Count how many lines of the records below contain the string "Bluetooth", matching case exactly. Reply with the number alone.

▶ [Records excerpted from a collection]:
Segment Open
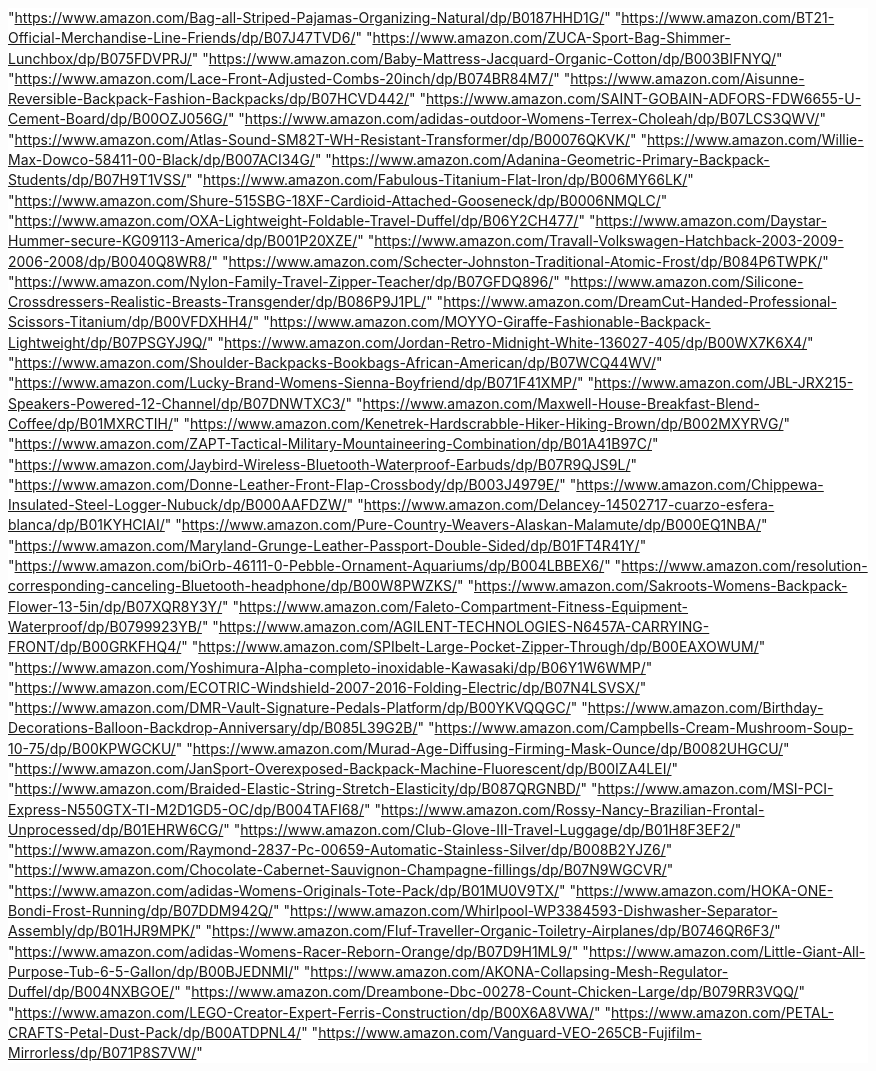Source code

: "https://www.amazon.com/Bag-all-Striped-Pajamas-Organizing-Natural/dp/B0187HHD1G/"
"https://www.amazon.com/BT21-Official-Merchandise-Line-Friends/dp/B07J47TVD6/"
"https://www.amazon.com/ZUCA-Sport-Bag-Shimmer-Lunchbox/dp/B075FDVPRJ/"
"https://www.amazon.com/Baby-Mattress-Jacquard-Organic-Cotton/dp/B003BIFNYQ/"
"https://www.amazon.com/Lace-Front-Adjusted-Combs-20inch/dp/B074BR84M7/"
"https://www.amazon.com/Aisunne-Reversible-Backpack-Fashion-Backpacks/dp/B07HCVD442/"
"https://www.amazon.com/SAINT-GOBAIN-ADFORS-FDW6655-U-Cement-Board/dp/B00OZJ056G/"
"https://www.amazon.com/adidas-outdoor-Womens-Terrex-Choleah/dp/B07LCS3QWV/"
"https://www.amazon.com/Atlas-Sound-SM82T-WH-Resistant-Transformer/dp/B00076QKVK/"
"https://www.amazon.com/Willie-Max-Dowco-58411-00-Black/dp/B007ACI34G/"
"https://www.amazon.com/Adanina-Geometric-Primary-Backpack-Students/dp/B07H9T1VSS/"
"https://www.amazon.com/Fabulous-Titanium-Flat-Iron/dp/B006MY66LK/"
"https://www.amazon.com/Shure-515SBG-18XF-Cardioid-Attached-Gooseneck/dp/B0006NMQLC/"
"https://www.amazon.com/OXA-Lightweight-Foldable-Travel-Duffel/dp/B06Y2CH477/"
"https://www.amazon.com/Daystar-Hummer-secure-KG09113-America/dp/B001P20XZE/"
"https://www.amazon.com/Travall-Volkswagen-Hatchback-2003-2009-2006-2008/dp/B0040Q8WR8/"
"https://www.amazon.com/Schecter-Johnston-Traditional-Atomic-Frost/dp/B084P6TWPK/"
"https://www.amazon.com/Nylon-Family-Travel-Zipper-Teacher/dp/B07GFDQ896/"
"https://www.amazon.com/Silicone-Crossdressers-Realistic-Breasts-Transgender/dp/B086P9J1PL/"
"https://www.amazon.com/DreamCut-Handed-Professional-Scissors-Titanium/dp/B00VFDXHH4/"
"https://www.amazon.com/MOYYO-Giraffe-Fashionable-Backpack-Lightweight/dp/B07PSGYJ9Q/"
"https://www.amazon.com/Jordan-Retro-Midnight-White-136027-405/dp/B00WX7K6X4/"
"https://www.amazon.com/Shoulder-Backpacks-Bookbags-African-American/dp/B07WCQ44WV/"
"https://www.amazon.com/Lucky-Brand-Womens-Sienna-Boyfriend/dp/B071F41XMP/"
"https://www.amazon.com/JBL-JRX215-Speakers-Powered-12-Channel/dp/B07DNWTXC3/"
"https://www.amazon.com/Maxwell-House-Breakfast-Blend-Coffee/dp/B01MXRCTIH/"
"https://www.amazon.com/Kenetrek-Hardscrabble-Hiker-Hiking-Brown/dp/B002MXYRVG/"
"https://www.amazon.com/ZAPT-Tactical-Military-Mountaineering-Combination/dp/B01A41B97C/"
"https://www.amazon.com/Jaybird-Wireless-Bluetooth-Waterproof-Earbuds/dp/B07R9QJS9L/"
"https://www.amazon.com/Donne-Leather-Front-Flap-Crossbody/dp/B003J4979E/"
"https://www.amazon.com/Chippewa-Insulated-Steel-Logger-Nubuck/dp/B000AAFDZW/"
"https://www.amazon.com/Delancey-14502717-cuarzo-esfera-blanca/dp/B01KYHCIAI/"
"https://www.amazon.com/Pure-Country-Weavers-Alaskan-Malamute/dp/B000EQ1NBA/"
"https://www.amazon.com/Maryland-Grunge-Leather-Passport-Double-Sided/dp/B01FT4R41Y/"
"https://www.amazon.com/biOrb-46111-0-Pebble-Ornament-Aquariums/dp/B004LBBEX6/"
"https://www.amazon.com/resolution-corresponding-canceling-Bluetooth-headphone/dp/B00W8PWZKS/"
"https://www.amazon.com/Sakroots-Womens-Backpack-Flower-13-5in/dp/B07XQR8Y3Y/"
"https://www.amazon.com/Faleto-Compartment-Fitness-Equipment-Waterproof/dp/B0799923YB/"
"https://www.amazon.com/AGILENT-TECHNOLOGIES-N6457A-CARRYING-FRONT/dp/B00GRKFHQ4/"
"https://www.amazon.com/SPIbelt-Large-Pocket-Zipper-Through/dp/B00EAXOWUM/"
"https://www.amazon.com/Yoshimura-Alpha-completo-inoxidable-Kawasaki/dp/B06Y1W6WMP/"
"https://www.amazon.com/ECOTRIC-Windshield-2007-2016-Folding-Electric/dp/B07N4LSVSX/"
"https://www.amazon.com/DMR-Vault-Signature-Pedals-Platform/dp/B00YKVQQGC/"
"https://www.amazon.com/Birthday-Decorations-Balloon-Backdrop-Anniversary/dp/B085L39G2B/"
"https://www.amazon.com/Campbells-Cream-Mushroom-Soup-10-75/dp/B00KPWGCKU/"
"https://www.amazon.com/Murad-Age-Diffusing-Firming-Mask-Ounce/dp/B0082UHGCU/"
"https://www.amazon.com/JanSport-Overexposed-Backpack-Machine-Fluorescent/dp/B00IZA4LEI/"
"https://www.amazon.com/Braided-Elastic-String-Stretch-Elasticity/dp/B087QRGNBD/"
"https://www.amazon.com/MSI-PCI-Express-N550GTX-TI-M2D1GD5-OC/dp/B004TAFI68/"
"https://www.amazon.com/Rossy-Nancy-Brazilian-Frontal-Unprocessed/dp/B01EHRW6CG/"
"https://www.amazon.com/Club-Glove-III-Travel-Luggage/dp/B01H8F3EF2/"
"https://www.amazon.com/Raymond-2837-Pc-00659-Automatic-Stainless-Silver/dp/B008B2YJZ6/"
"https://www.amazon.com/Chocolate-Cabernet-Sauvignon-Champagne-fillings/dp/B07N9WGCVR/"
"https://www.amazon.com/adidas-Womens-Originals-Tote-Pack/dp/B01MU0V9TX/"
"https://www.amazon.com/HOKA-ONE-Bondi-Frost-Running/dp/B07DDM942Q/"
"https://www.amazon.com/Whirlpool-WP3384593-Dishwasher-Separator-Assembly/dp/B01HJR9MPK/"
"https://www.amazon.com/Fluf-Traveller-Organic-Toiletry-Airplanes/dp/B0746QR6F3/"
"https://www.amazon.com/adidas-Womens-Racer-Reborn-Orange/dp/B07D9H1ML9/"
"https://www.amazon.com/Little-Giant-All-Purpose-Tub-6-5-Gallon/dp/B00BJEDNMI/"
"https://www.amazon.com/AKONA-Collapsing-Mesh-Regulator-Duffel/dp/B004NXBGOE/"
"https://www.amazon.com/Dreambone-Dbc-00278-Count-Chicken-Large/dp/B079RR3VQQ/"
"https://www.amazon.com/LEGO-Creator-Expert-Ferris-Construction/dp/B00X6A8VWA/"
"https://www.amazon.com/PETAL-CRAFTS-Petal-Dust-Pack/dp/B00ATDPNL4/"
"https://www.amazon.com/Vanguard-VEO-265CB-Fujifilm-Mirrorless/dp/B071P8S7VW/"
Segment Closed
▶ [TASK RESPONSE]:
2